I sort of giggle and push my hands under his t-shirt, stroking his back. Good. I’m not only one around here feeling like that. We continue to make out on his bed for a while until we have to straighten up so we go to the kitchen without seeming conspicuous. Which is such a difficult task to carry out, since my whole body refuses to follow orders, as I’m super aroused. And God only knows, if I’ll be able to continue this make out session at a later date… in the end, however, we manage to get our acts together, and saunter to the kitchen as if nothing happened.
I’m distracted through the whole dinner, trying to figure out what I’ve just done and what to do next. I finally got to make out with Ove, but it’s not enough. Kissing isn’t end game here, but I don’t know how to go about leveling up so to speak. It’s crazy having dinner like that, having to hide the stuff that we’d just done to both Nemi and Summer, while at the same time having to meet Ove’s eyes. His KNOWING eyes. Even though I’m sure he’s acting completely normal to everyone else, every time our eyes meet I feel a burning sensation run from my heart down my spine to my crotch. And then my thoughts just break, and I, like, have to try to piece them together again ab initio, while trying to keep up with conversation at the table.
After dinner, we decide to watch a movie, which makes me feel both relieved and impatient at the same time. I’m relieved to not have to talk and that everyone’s focus in on the TV, while I think; but I’m impatient because I have to wait until the movie’s over before I can get close to Ove again. We end up not sitting close to each other during the movie, since I decide to occupy a single seat couch because I don’t think I’m be able to be next to him for so long without revealing our tryst to the world. I just feel so contradictory. Full of tension and irritation at not being able to just jump him right away.

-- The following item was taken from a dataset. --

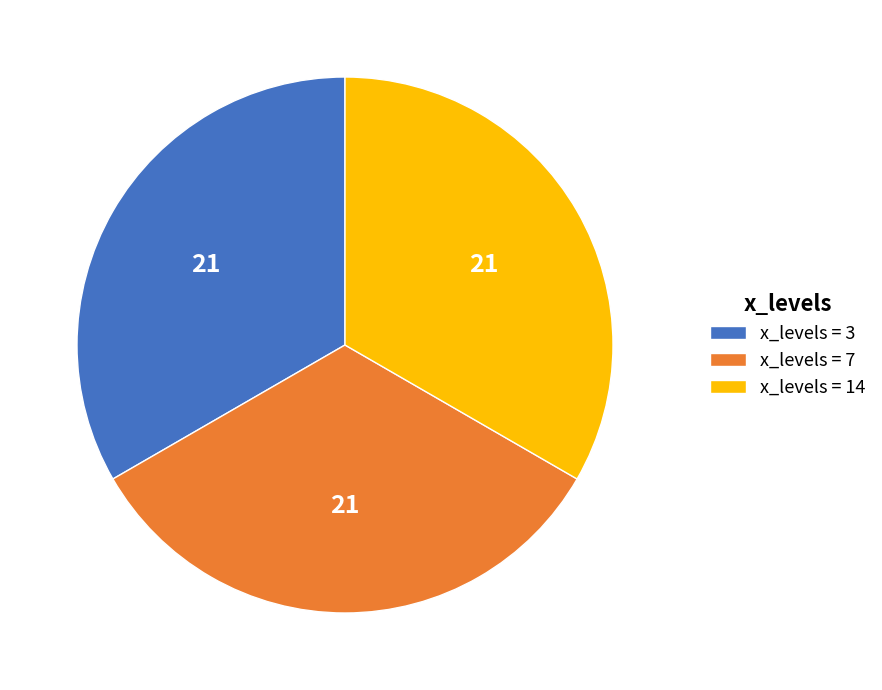

How many slices are in this pie chart?

3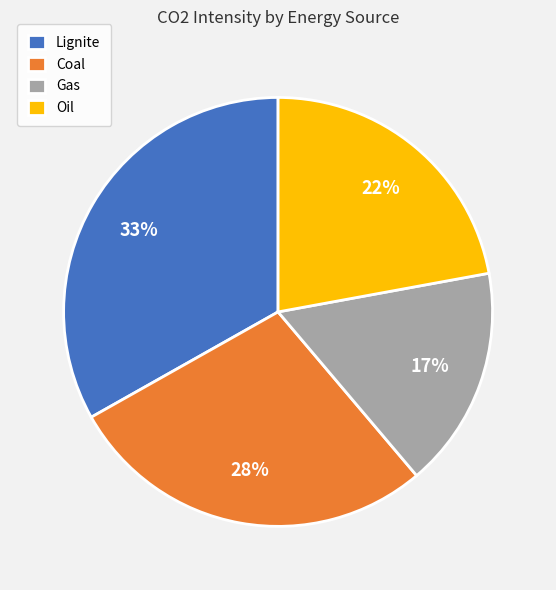

Is it true that Gas is 31% of the pie?

False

I don’t even know what movie we end up watching, as I’m so preoccupied with finding a way to prolong our budding liaison. I’m guessing around half way through the movie, I hit upon a brilliant idea! I get my phone out and text him the following:
“Do you want to continue making out? If yes, stay until everyone leaves. No, if you get up and leave right after the movie and we never speak of what happened today.”
I thought it’s a brilliant idea, but in fact it turns out to be really fucking dumb. Well… To be sure, this is a good way to get some answers without losing
much dignity, but the wait for movie to end is truly agonizing! By the end of it, I can’t explain how uncomfortable i feel… it’s a strange mixture of arousal and anxiety which obviously shows, since Nemi asks if I’m getting ill. I try to keep calm when I notice Ove check his phone, and then when he doesn’t immediately leave I relax a little.
But then Nemi and Summer start chatting leisurely about the movie, showing no signs of leaving any time soon. I do my utmost to hide my irritation at them still being here, while seeming to be engaged in the conversation. Ove, on the other hand, decides to occupy himself with the dishes left over from the dinner, which Nemi promised to do tomorrow. Our situation get a lot worse when Jonas, Phillip and Vrej saunter in to hang out. Needless to say I’m completely bummed out.
When Ove’s done with the dishes, he leaves. I freeze as I watch him go, confused, unsure of what it means. Then a few minutes after I get a text from him:
“It didn’t look like anyone was leaving, and I couldn’t wait there any longer. Just come to my room when you’re done. Soon. ;-)”
Feeling better endure a half hour of hang, since I decide not be suspicious by to leaving after Ove. Some minutes after Phillip turns in for the night, I also say good night. When I reach our doors, I’m like a proper criminal, as I looked around to check that nobody is coming before I quickly hop into Ove’s room, closing AND locking the door behind me!